Like the Alfa, the MGA’s capabilities are ultimately higher than the average driver would wish to explore in a cherished car of this age today and there’s a pleasure to be had from mastering the mechanics of driving smoothly. The rack and pion steering set-up makes it easier to place an MGA than many a 1950s car, A-road progress being accomplished without a constant sawing at the wheel, especially on modern radial tyres. Yes, the ride is more bouncy than the Alfa but notably less jolty than the Triumph TRs of the period with their short wheel travel.

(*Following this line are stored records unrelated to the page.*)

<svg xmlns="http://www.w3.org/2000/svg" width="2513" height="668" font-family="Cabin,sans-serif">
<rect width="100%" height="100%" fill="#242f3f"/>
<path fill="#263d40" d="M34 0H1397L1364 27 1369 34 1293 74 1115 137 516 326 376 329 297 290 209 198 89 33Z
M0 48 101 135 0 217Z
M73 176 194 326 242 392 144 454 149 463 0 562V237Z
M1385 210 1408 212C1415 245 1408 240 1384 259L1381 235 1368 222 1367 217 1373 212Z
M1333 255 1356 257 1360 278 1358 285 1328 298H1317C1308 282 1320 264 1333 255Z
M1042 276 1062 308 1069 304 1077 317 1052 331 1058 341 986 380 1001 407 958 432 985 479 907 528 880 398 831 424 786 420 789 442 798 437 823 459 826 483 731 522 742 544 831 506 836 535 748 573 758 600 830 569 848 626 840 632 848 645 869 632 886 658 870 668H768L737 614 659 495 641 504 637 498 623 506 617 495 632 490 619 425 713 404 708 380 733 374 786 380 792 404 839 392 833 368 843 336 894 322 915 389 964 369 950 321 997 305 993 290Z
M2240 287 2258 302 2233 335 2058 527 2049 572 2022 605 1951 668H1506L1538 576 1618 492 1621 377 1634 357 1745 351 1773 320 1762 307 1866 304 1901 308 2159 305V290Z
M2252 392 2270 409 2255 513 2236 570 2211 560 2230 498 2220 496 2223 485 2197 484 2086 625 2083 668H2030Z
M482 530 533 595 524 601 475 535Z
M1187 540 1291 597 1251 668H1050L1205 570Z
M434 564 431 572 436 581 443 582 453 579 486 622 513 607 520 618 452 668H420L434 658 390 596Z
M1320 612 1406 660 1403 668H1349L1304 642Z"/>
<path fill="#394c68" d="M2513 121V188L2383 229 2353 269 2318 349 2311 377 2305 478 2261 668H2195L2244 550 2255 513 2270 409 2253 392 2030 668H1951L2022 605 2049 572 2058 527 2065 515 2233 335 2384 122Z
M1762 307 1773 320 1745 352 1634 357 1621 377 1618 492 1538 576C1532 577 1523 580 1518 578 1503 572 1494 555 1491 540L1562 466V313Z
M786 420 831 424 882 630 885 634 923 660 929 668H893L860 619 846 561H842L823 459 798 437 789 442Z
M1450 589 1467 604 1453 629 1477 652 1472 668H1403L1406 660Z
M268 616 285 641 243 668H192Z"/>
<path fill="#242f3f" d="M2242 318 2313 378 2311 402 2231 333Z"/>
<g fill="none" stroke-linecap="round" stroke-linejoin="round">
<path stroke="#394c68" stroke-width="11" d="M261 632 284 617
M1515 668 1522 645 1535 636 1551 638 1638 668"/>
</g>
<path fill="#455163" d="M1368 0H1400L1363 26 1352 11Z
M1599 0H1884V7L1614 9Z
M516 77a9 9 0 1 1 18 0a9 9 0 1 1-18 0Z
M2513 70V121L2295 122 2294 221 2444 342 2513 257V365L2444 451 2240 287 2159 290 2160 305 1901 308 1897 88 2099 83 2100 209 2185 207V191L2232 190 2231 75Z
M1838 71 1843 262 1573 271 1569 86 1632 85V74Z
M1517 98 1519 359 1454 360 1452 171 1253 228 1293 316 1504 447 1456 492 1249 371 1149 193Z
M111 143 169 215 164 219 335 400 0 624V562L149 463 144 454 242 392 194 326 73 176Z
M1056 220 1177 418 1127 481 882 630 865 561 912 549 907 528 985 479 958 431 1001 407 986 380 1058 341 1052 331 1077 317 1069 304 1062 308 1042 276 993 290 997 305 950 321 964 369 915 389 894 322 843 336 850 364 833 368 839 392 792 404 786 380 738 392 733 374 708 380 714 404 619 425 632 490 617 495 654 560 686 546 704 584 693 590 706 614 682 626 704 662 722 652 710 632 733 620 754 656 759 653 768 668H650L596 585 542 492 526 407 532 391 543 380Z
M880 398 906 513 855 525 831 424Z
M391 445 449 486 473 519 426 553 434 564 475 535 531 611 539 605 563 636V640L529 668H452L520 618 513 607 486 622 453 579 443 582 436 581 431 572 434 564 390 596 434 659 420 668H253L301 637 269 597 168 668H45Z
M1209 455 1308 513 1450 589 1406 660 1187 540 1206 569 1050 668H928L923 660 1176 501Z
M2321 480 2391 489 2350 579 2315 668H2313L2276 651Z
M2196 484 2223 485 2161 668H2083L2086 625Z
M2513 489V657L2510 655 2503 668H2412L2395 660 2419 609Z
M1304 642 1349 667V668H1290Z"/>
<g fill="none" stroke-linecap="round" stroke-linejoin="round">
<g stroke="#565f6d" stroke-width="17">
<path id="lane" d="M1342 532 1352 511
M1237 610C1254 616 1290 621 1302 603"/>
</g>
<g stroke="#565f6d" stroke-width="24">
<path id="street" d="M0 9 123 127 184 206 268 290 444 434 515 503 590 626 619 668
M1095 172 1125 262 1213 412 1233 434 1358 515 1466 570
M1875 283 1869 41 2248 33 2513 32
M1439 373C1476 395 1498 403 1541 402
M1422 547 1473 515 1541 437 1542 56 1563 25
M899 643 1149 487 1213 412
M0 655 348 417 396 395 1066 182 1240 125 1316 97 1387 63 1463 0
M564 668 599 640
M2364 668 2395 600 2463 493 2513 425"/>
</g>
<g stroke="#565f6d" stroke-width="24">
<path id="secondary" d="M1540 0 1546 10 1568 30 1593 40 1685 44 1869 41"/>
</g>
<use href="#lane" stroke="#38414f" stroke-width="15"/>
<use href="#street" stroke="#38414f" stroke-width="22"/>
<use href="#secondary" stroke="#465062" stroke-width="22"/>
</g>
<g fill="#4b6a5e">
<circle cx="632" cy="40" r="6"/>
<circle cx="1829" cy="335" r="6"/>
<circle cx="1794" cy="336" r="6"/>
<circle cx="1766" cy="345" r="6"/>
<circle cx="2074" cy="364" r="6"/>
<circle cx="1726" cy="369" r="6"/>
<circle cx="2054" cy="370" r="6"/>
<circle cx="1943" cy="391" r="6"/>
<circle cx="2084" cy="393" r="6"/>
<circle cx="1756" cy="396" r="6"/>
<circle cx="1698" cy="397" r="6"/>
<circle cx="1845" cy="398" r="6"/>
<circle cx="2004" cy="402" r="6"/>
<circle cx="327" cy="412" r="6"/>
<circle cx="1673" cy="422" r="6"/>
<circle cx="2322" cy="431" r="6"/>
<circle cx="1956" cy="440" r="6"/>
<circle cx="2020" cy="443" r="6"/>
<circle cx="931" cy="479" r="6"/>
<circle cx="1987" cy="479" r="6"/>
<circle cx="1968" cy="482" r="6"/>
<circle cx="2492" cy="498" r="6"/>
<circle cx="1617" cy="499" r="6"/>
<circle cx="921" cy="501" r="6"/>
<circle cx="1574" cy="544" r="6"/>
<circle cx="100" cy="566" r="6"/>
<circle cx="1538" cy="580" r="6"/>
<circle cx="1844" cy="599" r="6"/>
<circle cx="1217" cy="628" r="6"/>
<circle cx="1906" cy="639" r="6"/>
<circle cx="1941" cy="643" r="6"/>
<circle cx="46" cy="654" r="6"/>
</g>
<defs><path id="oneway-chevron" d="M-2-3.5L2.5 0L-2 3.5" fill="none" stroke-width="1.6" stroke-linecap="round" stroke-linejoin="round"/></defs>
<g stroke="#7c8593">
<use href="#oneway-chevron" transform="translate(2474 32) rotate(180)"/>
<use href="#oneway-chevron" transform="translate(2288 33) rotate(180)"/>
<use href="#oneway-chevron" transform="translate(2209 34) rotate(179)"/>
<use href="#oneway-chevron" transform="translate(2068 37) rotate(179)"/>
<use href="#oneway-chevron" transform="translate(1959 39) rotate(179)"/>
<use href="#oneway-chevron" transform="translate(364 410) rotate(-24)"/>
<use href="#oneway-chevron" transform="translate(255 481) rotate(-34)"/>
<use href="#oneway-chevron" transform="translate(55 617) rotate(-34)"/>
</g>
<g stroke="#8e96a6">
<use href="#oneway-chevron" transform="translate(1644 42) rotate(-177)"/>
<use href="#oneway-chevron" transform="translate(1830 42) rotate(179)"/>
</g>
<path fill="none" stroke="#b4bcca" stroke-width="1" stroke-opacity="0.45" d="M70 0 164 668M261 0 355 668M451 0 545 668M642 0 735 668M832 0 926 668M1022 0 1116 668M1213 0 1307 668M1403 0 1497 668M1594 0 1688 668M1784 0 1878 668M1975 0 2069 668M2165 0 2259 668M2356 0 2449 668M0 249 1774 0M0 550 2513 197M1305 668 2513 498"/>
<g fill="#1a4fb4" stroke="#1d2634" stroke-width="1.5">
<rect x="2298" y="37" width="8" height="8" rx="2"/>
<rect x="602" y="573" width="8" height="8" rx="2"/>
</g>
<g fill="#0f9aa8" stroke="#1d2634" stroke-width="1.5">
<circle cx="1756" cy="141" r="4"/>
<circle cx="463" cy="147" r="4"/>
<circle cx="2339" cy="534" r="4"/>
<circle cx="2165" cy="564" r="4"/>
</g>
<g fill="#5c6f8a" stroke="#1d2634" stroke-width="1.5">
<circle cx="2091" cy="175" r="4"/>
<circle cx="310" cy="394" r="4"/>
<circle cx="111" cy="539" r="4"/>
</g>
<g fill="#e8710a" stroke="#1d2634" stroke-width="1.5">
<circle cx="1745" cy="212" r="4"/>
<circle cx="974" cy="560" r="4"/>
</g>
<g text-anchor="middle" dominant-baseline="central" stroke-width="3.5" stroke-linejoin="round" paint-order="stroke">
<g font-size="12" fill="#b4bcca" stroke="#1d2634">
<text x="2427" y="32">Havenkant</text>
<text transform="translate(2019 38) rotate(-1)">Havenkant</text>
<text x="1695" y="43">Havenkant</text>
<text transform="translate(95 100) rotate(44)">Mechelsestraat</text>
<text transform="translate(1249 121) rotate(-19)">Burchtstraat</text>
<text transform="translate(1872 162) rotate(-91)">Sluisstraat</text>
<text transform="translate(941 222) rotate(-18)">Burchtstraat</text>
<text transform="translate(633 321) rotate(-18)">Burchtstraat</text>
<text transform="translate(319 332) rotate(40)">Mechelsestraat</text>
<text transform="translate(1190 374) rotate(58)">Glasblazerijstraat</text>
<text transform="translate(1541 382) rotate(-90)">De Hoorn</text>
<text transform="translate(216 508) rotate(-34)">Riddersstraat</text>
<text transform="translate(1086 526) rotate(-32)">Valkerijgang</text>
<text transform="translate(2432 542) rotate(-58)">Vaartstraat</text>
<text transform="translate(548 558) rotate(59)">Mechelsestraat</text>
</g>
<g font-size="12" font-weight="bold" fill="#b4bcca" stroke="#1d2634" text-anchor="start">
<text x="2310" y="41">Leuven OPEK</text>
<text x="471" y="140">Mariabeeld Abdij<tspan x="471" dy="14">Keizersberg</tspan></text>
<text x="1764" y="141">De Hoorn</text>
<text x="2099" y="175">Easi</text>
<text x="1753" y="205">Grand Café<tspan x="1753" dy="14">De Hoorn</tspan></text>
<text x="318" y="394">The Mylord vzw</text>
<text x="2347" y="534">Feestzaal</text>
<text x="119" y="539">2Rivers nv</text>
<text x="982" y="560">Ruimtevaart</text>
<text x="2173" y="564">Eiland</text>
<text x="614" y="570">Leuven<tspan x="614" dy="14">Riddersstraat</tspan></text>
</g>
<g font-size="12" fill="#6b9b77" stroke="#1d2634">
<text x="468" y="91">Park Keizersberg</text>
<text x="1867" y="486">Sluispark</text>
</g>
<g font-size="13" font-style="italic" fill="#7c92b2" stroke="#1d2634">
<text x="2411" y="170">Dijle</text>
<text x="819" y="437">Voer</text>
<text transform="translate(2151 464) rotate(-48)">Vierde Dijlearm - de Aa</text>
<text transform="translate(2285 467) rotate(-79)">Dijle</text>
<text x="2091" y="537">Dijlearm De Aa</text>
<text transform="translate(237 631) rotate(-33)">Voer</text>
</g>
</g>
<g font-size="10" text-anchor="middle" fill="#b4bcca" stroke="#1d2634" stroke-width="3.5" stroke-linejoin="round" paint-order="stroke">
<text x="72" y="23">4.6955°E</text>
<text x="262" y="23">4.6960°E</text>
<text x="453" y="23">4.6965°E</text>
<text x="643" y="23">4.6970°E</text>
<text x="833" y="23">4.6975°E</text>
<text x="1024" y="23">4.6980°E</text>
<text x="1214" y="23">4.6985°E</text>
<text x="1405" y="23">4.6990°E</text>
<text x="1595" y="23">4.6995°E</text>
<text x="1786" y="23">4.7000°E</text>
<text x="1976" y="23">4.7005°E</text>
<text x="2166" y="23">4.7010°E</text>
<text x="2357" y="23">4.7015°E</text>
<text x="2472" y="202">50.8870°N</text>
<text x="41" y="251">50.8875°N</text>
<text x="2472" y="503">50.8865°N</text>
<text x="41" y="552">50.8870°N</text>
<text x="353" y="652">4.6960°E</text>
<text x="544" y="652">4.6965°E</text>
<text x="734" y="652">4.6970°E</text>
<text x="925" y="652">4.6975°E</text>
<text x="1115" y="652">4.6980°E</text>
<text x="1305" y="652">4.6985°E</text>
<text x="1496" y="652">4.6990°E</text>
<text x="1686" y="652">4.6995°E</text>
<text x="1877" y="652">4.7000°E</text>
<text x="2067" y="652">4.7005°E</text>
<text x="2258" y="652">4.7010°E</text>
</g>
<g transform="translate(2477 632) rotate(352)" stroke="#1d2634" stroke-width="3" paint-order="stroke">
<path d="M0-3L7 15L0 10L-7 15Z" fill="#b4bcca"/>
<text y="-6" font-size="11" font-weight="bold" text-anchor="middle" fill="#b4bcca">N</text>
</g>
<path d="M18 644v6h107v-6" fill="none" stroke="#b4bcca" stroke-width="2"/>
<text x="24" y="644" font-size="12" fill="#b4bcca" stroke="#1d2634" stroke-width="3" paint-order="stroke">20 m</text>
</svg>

In fact, if you’d never lifted the bonnet you wouldn’t have let talk of twin camshafts cloud your mind and the two cars – at the same time so very different yet so very similar – would feel like worthy rivals.
MGA vs Alfa Romeo Giulietta Spider: our verdict
Concentrate on value and it’s easy to choose a winner here: the Alfa in our photos is currently advertised at £55,000 and the MGA recently sold for just £35,000. As a confirmed Alfa fan, the Giulietta was my choice even before I typed the first sentence, but it’s hard to overlook the cold logic which makes the MGA the more practical car to own and the ultimate winner. Parts supply for the MGA is superb and you won’t live in fear of an irreplaceable trim detail or body panel being damaged… which ultimately means you’ll most likely get more use and more enjoyment out of it.
Of course it’s not every time that we let logic prevail though and there’s no denying the appeal of the Alfa which brought a touch of the exotic to the 1950s mass market. If the budget doesn’t stretch to a 1950s Ferrari then today, as it was back then, the Alfa is a worthy alternative.